Conclusion: The SR formulation D was recommended for development due to the beneficial PK compared to the other two SR formulations. In addition, a dose of 6000 mg was suggested by the simulations to achieve therapeutic target concentrations in fasted state. The need for loading dose for the SR formulation to be comparable to the IR formulation was not supported by modeling. The risk of exceeding the therapeutic interval, as a consequence of uncertainties in prandial state, was predicted to be low even at a higher starting dose (6000 mg). The presented model will be refined based on data from study 2 and applied for the subsequent step in the MIDD strategy, to inform the study design of Phase II.

References: [1] Vermes A, Guchelaar HJ, Dankert J. Flucytosine: a review of its pharmacology, clinical indications, pharmacokinetics, toxicity and drug interactions. The Journal of antimicrobial chemotherapy 2000; 46(2): 171-9.
[2] Archibald LK, Tuohy MJ, Wilson DA, et al. Antifungal susceptibilities of Cryptococcus neoformans. Emerging infectious diseases 2004; 10(1): 143-5.
[3] EFPIA MID3 Workgroup, Marshall SF, Burghaus R, Cosson V, Cheung SY, Chenel M, DellaPasqua O, Frey N, Hamrén B, Harnisch L, Ivanow F. Good practices in model‐informed drug discovery and development: practice, application, and documentation. CPT: pharmacometrics & systems pharmacology. 2016 Mar;5(3):93-122.
[4] Pai MP, Bruce H, Felton LA. Clinical pharmacokinetics of oral controlled-release 5-fluorocytosine. Antimicrobial agents and chemotherapy. 2010 Mar;54(3):1237-41.

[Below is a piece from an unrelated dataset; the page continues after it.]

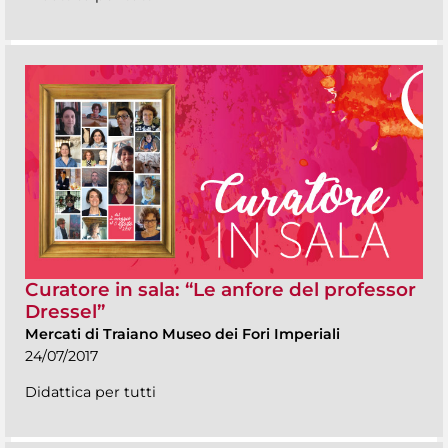
Curatore in sala: “Le anfore del professor
Dressel”
Mercati di Traiano Museo dei Fori Imperiali
24/07/2017
Didattica per tutti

Acknowledgements: This project is funded by the European & Developing Countries Clinical Trials Partnership (EDCTP2) programme supported by the European Union, with additional funding from the Swiss Agency for Development and Cooperation (SDC), Médecins Sans Frontières International, and other private foundations and individuals. The findings and conclusions contained herein are those of the authors and do not necessarily reflect positions or policies of the aforementioned funding bodies.

Simulation with final model in fasted state compared to observed data from study 1 on a log-linear scale. Black dots represent the observed data, black line and shaded area represent the median and 5-95% range for the simulation. Treatment A dosing was 1500 mg at t=0 and t=6 and Treatment B-D dosing was 3000 mg at t=0. BLQ values are not displayed.

Predictions with base model in fed state and final model in fasted state, where the doses for each prototype were optimized to be within the therapeutic target window 20-100mg/L (dotted lines). Black line and shaded area represent the median and 5-95% range for the prediction.